3.The debbil releases a torrent of halitosical apocrypha from the Sixth or Seventh book of Moses that nearly suffocates Hoss and Kit, who barely manage to remain conscious.

4.The stench of the debbil’s breath is overwhelming. Kit hurls hairballs, a baseball, an eightball, three goldfish, a tapeworm and other items. He clutches his stomach. Hoss gasps:”EGAD,Man! When was the last time you brushed your teeth?”

5.The debbil thinks for a moment before answering:”Hmm, let me think- About nine thousand years ago.” He’s lying. He’s never brushed his teeth.

6.The debbil further makes his point by expelling something more unpleasant. Kit McKlaw and Señor Hoss can hardly believe their eyes. This is a comic strip! It’s supposed to be “kid-friendly”. The Debbil is friendly to no-one, however. They’ve got to get rid of this guy!

7.”It wasn’t me!” explains Hoss. McKlaw knows it wasn’t. The debbil thumbs his nose at them. Kit looks down and sighs, “My Hoss is…occupied.”

8.Suddenly they look up to see a new establishment across the street. “Well, I’ll be…” says Kit. “The donkey’s mulberry!” continues Hoss. There, before them sits a clap-board house-remodeled store-front displaying an array of large painted signs. At the top of a ladder a dog dressed in a kind of monkey suit wielding a hammer affixes a sign that reads “PAY DAY LOANS”.


Dogbad 40

Dogbad 40

Dogbad 40 – The Psychic Veterinarian

1. Kit McKlaw takes Señor Hoss to see Psychic Veterinarian Dr P. T. Expensive, in hope that the doctor can separate Hoss from his unwanted visitor, the Debbil with bad breath.

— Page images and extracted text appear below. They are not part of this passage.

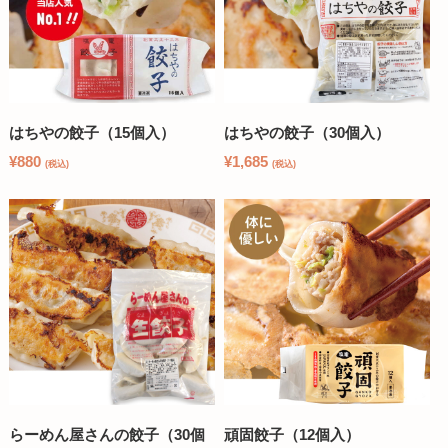
はちやの餃子（15個入）
はちやの餃子（30個入）
¥880
¥1,685
(税込)
(税込)
らーめん屋さんの餃子（30個
頑固餃子（12個入）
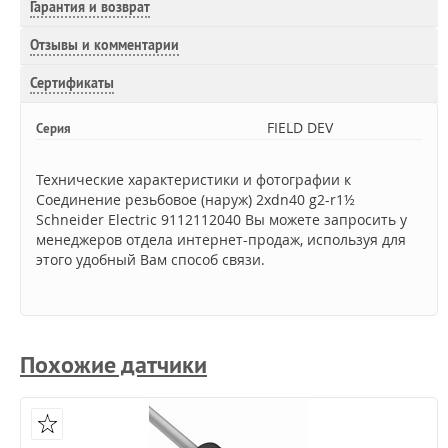
Гарантия и возврат
Отзывы и комментарии
Сертификаты
FIELD DEV
Серия
Технические характеристики и фотографии к
Соединение резьбовое (наруж) 2xdn40 g2-r1½
Schneider Electric 9112112040 Вы можете запросить у
менеджеров отдела интернет-продаж, используя для
этого удобный Вам способ связи.
Похожие датчики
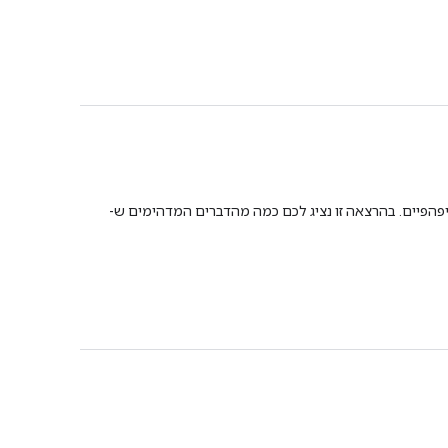
נמיים יפהפיים. בהרצאה זו נציג לכם כמה מהדברים המדהימים ש-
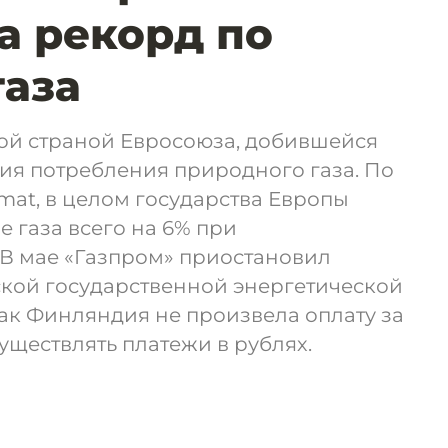
а рекорд по
газа
ой страной Евросоюза, добившейся
ия потребления природного газа. По
mat, в целом государства Европы
 газа всего на 6% при
 В мае «Газпром» приостановил
ской государственной энергетической
ак Финляндия не произвела оплату за
уществлять платежи в рублях.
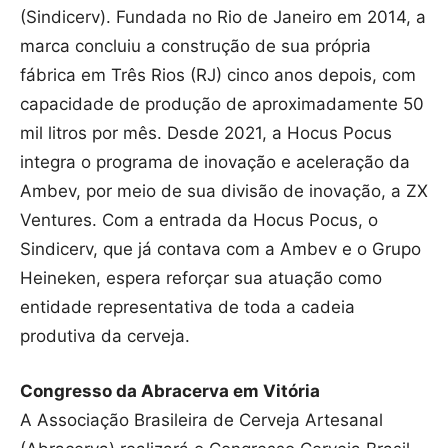
(Sindicerv). Fundada no Rio de Janeiro em 2014, a
marca concluiu a construção de sua própria
fábrica em Três Rios (RJ) cinco anos depois, com
capacidade de produção de aproximadamente 50
mil litros por mês. Desde 2021, a Hocus Pocus
integra o programa de inovação e aceleração da
Ambev, por meio de sua divisão de inovação, a ZX
Ventures. Com a entrada da Hocus Pocus, o
Sindicerv, que já contava com a Ambev e o Grupo
Heineken, espera reforçar sua atuação como
entidade representativa de toda a cadeia
produtiva da cerveja.
Congresso da Abracerva em Vitória
A Associação Brasileira de Cerveja Artesanal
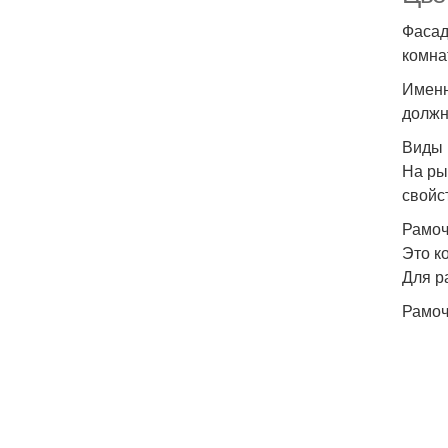
Фасад
комна
Именн
должн
Виды 
На ры
свойс
Рамо
Это к
Для р
Рамоч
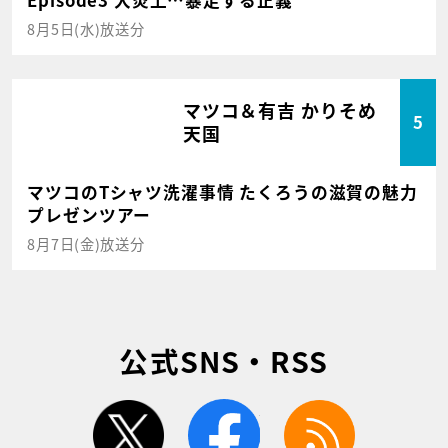
Episode3 大炎上…暴走する正義
8月5日(水)放送分
マツコ＆有吉 かりそめ
5
天国
マツコのTシャツ洗濯事情 たくろうの滋賀の魅力
プレゼンツアー
8月7日(金)放送分
公式SNS・RSS
twitter
facebook
rss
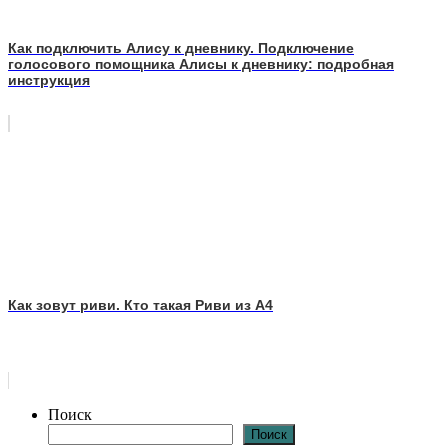
Как подключить Алису к дневнику. Подключение
голосового помощника Алисы к дневнику: подробная
инструкция
Как зовут риви. Кто такая Риви из A4
Поиск
Поиск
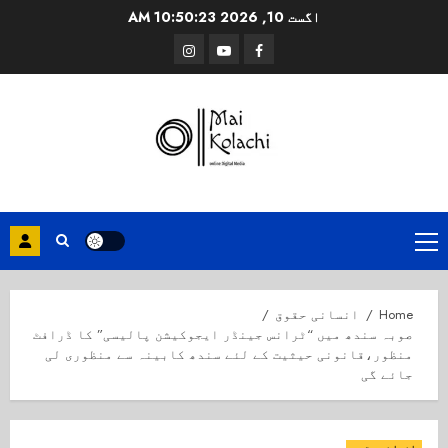
Ski
اگست 10, 2026
10:50:24 AM
t
Instagram
Youtube
Facebook
conten
Primary
Menu
Home
انسانی حقوق
صوبہ سندھ میں “ٹرانس جینڈر ایجوکیشن پالیسی” کا ڈرافٹ
منظور،قانونی حیثیت کے لئے سندھ کابینہ سے منظوری لی
جائے گی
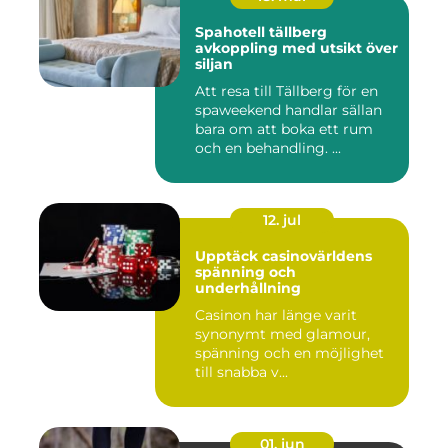
Spahotell tällberg
avkoppling med utsikt över
siljan
Att resa till Tällberg för en
spaweekend handlar sällan
bara om att boka ett rum
och en behandling. ...
12. jul
Upptäck casinovärldens
spänning och
underhållning
Casinon har länge varit
synonymt med glamour,
spänning och en möjlighet
till snabba v...
01. jun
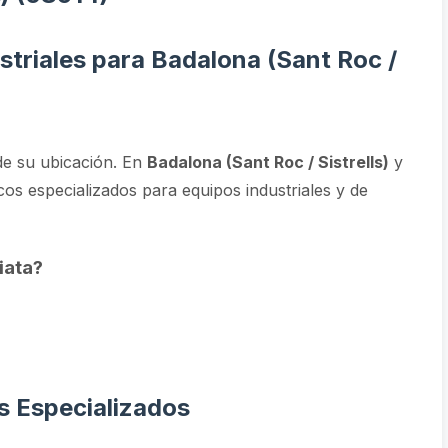
striales para Badalona (Sant Roc /
e su ubicación. En
Badalona (Sant Roc / Sistrells)
y
cos especializados para equipos industriales y de
iata?
s Especializados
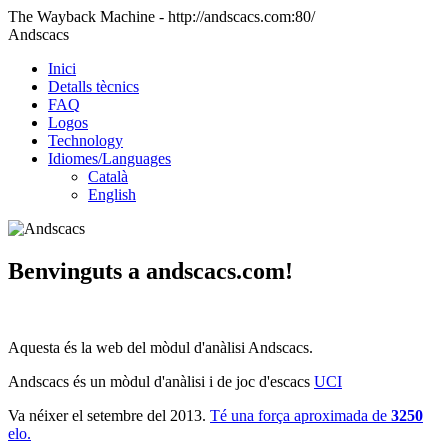
The Wayback Machine - http://andscacs.com:80/
Andscacs
Inici
Detalls tècnics
FAQ
Logos
Technology
Idiomes/Languages
Català
English
Benvinguts a andscacs.com!
Aquesta és la web del mòdul d'anàlisi Andscacs.
Andscacs és un mòdul d'anàlisi i de joc d'escacs
UCI
Va néixer el setembre del 2013.
Té una força aproximada de
3250
elo.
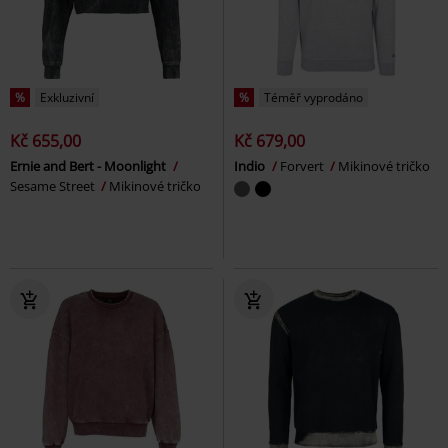
%
Exkluzivní
%
Téměř vyprodáno
Kč 655,00
Kč 679,00
Ernie and Bert - Moonlight
Indio
Forvert
Mikinové tričko
Sesame Street
Mikinové tričko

2. Inside the doctor’s office, Kit, Hoss and the Debbil meet the nurse, who hands them each a clipboard. “We’ll need you to fill out your medical history… all three of you.” McKlaw looks up and asks, “Me?”

3. The Debbil looks over Hoss’s shoulder. Hoss and McKlaw scan the boilerplate medical history forms.”Responsible party?””Primary carrier?”

4. Nurse attempts to clarify the salient points. “Your insurance company, honey.””I’ll need to run your cards.”

5. Neither Señor Hoss or Kit McKlaw are following her: “Insurance?” “Cards?”

6. Suddenly Señor Hoss and Kit McKlaw find themselves out in the street. “Did she say anything about when we get to see the doctor?”, asks Hoss.

7. Meanwhile, Señor Hsss has been hiding under the porch of the Dogbad Saloon? “Weddie Goatoo?”, Discus Ted wonders aloud as he paces up and down searching for the fugitive reptile.

8. When Ted’s back is turned Señor Hsss races across the street to the Assay office.